Selling cloud is a journey, and there are a lot of steps to getting to the final destination, Suleman explained. The journey usually starts with a proof of concept, and getting the finance department to shell out funding for one is often the primary inhibitor to cloud adoption for enterprises, he said.
Solution providers either need to convince potential clients by subsidizing that proof of concept, or face an uphill battle in closing the deal. But Amazon will now help shoulder those costs.
"From a partner standpoint, it actually simplified the sales process. And from the customer standpoint it’s a game changer because a project they want to do can get started," Suleman told CRN.
Another surprise at the partner summit came when Wise, with little in the way of details, told partners that Amazon Web Services will position itself to more-comfortably coexist in hybrid environments.
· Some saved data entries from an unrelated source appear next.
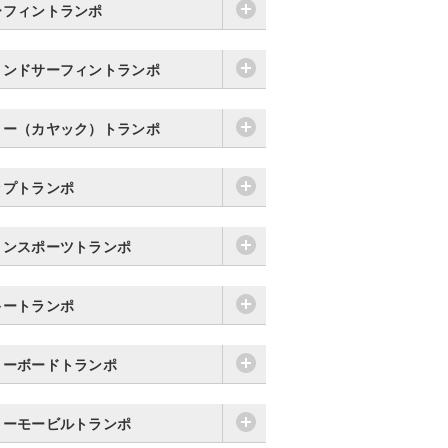
ーフィントランポ
ィンドサーフィントランポ
ヌー（カヤック）トランポ
ップトランポ
リンスポーツトランポ
キートランポ
ノーボードトランポ
ノーモービルトランポ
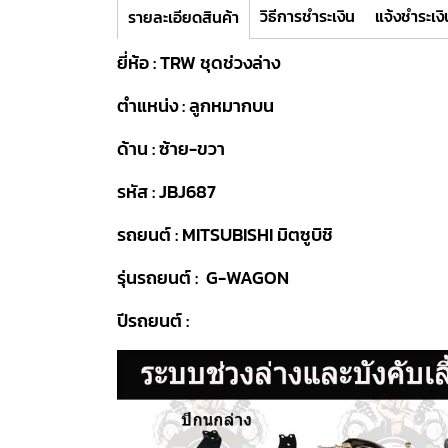
วิธีการชำระเงิน
แจ้งชำระเงิ
รายละเอียดสินค้า
ยี่ห้อ : TRW ชุดช่วงล่าง
ตำแหน่ง : ลูกหมากบน
ด้าน : ซ้าย-ขวา
รหัส : JBJ687
รถยนต์ : MITSUBISHI มิตซูบิชิ
รุ่นรถยนต์ : G-WAGON
ปีรถยนต์ :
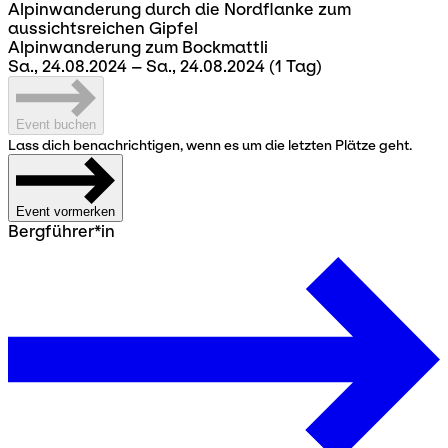
Alpinwanderung durch die Nordflanke zum
aussichtsreichen Gipfel
Alpinwanderung zum Bockmattli
Sa., 24.08.2024 – Sa., 24.08.2024
(1 Tag)
Event buchen
Lass dich benachrichtigen, wenn es um die letzten Plätze geht.
Event vormerken
Bergführer*in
That's a departure for a company that in the past only grudgingly conceded hybrid clouds had any role to play in the coming IT landscape. But the reason for the thaw might be quite simple, according to Whitney at Relus.
"To me it says Amazon feels like it has won the argument, and they are no longer fighting to win it. Now they are willing to come back on their position and try to moderate it," he said.
From a position of strength, the world's largest cloud can concede there are, and for a long time will be, use cases that call for on-premise components.
"Two years ago at GPS, Wise was laying out a basic proposition for public cloud," Whitney said. "In his keynote last week, he's not arguing for public cloud anymore. He's talking about evolution, next steps. They have won the argument. At the same time, they realize everything doesn't fit."
Whitney, who spent eight years at Cisco, said Amazon is challenging the very notion of what it means to be a partner of a large technology vendor.
"You have ISVs like [New York-based enterprise software vendor] Infor standing up at a partner summit, who identify themselves as a partner," Whitney said. "At Cisco, they would never be a partner, they would just be a customer."
"This question of what a partner is in the new world is really interesting," he added.
The struggle among vendors to answer that question will be an important theme playing out in the channel over the coming years.
"How you partner with Amazon is different from the way you partner with, say, EMC," Whitney told CRN. "It's very different, and it's still evolving and still early."